Mahatma Gandhi by Isabel Sanchez Vegara, Albert Arrayas


Rating: WORTHY!

This is from an advance review copy for which I thank the publisher.

Another in a children's 'Little People, Big Dreams' series which I've been following, this one tells a great story. Anyone who's watched the Richard Attenborough movie starring Ben Kingsley, and written by John Briley will realize how important it is for young children to be introduced to people like Mohandas Karamchand Gandhi as opposed to an excess of superhero movies where people typically beat the pulp out of one another. Not that those aren't fun in their place, but let's not ever take them seriously as solutions to problems!

Naturally a life like Bapu's cannot be adequately captured in a book of this nature, but I felt that author Vegara does a fine job in distilling the important stuff. This book, delightfully illustrated by Albert Arrayas, follows Ghandi's life from childhood through university in London, to South Africa and back to India, and it explains his philosophy and where it came from. For young children, that's an important start. I commend it.


How to Be a Butterfly by Laura Knowles, Catell Ronca


Rating: WORTHY!

This is from an advance review copy for which I thank the publisher.

This was a gorgeously illustrated little book for young children about the Lepidoptera, better known to most as butterflies. Note that Lepidoptera also includes moths, and they get a mention here, but this is primarily all about butterflies. How to be one is a cute round-about way of describing what a butterfly looks like without turning it into a boring list of characteristics. It runs along the lines of you having to have colorful wings with smooth edges, but you can also have pale wings or ones with lobes and scallops. You have to have slim antennae with buds on the end, and so on. And of course you have to drink nectar and lay eggs in safe places on leaves your caterpillars can eat, and then they have to lock themselves up and pupate before they can be beautiful butterflies too.

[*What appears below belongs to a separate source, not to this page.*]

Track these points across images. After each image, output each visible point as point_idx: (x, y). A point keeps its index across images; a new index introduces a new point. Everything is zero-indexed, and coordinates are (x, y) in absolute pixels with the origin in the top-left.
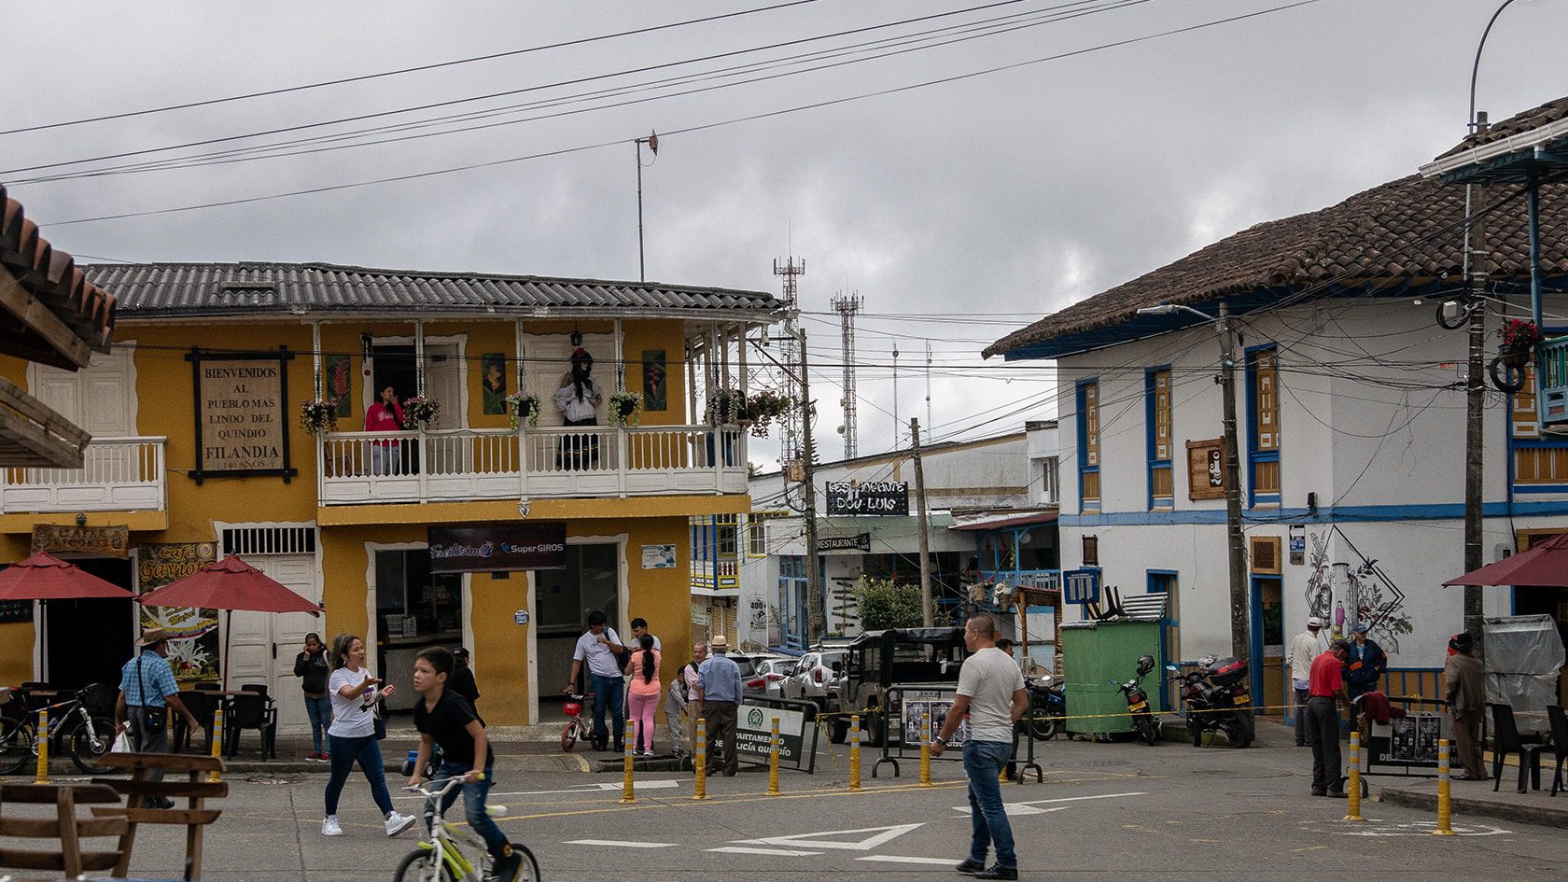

I was seriously impressed by how much work Catell Ronca did in illustrating scores of butterflies of all kinds. It was epic! There are multiple and endlessly varied butterflies everywhere. It was almost like being in one of those lepidopterarium places where butterflies roam free indoors and breed and live out their unjustly short lives, and you can wander around in the middle of them and enjoy the spectacle! I think this book was excellent: educational, colorful, well-written, interesting and fun. I commend it.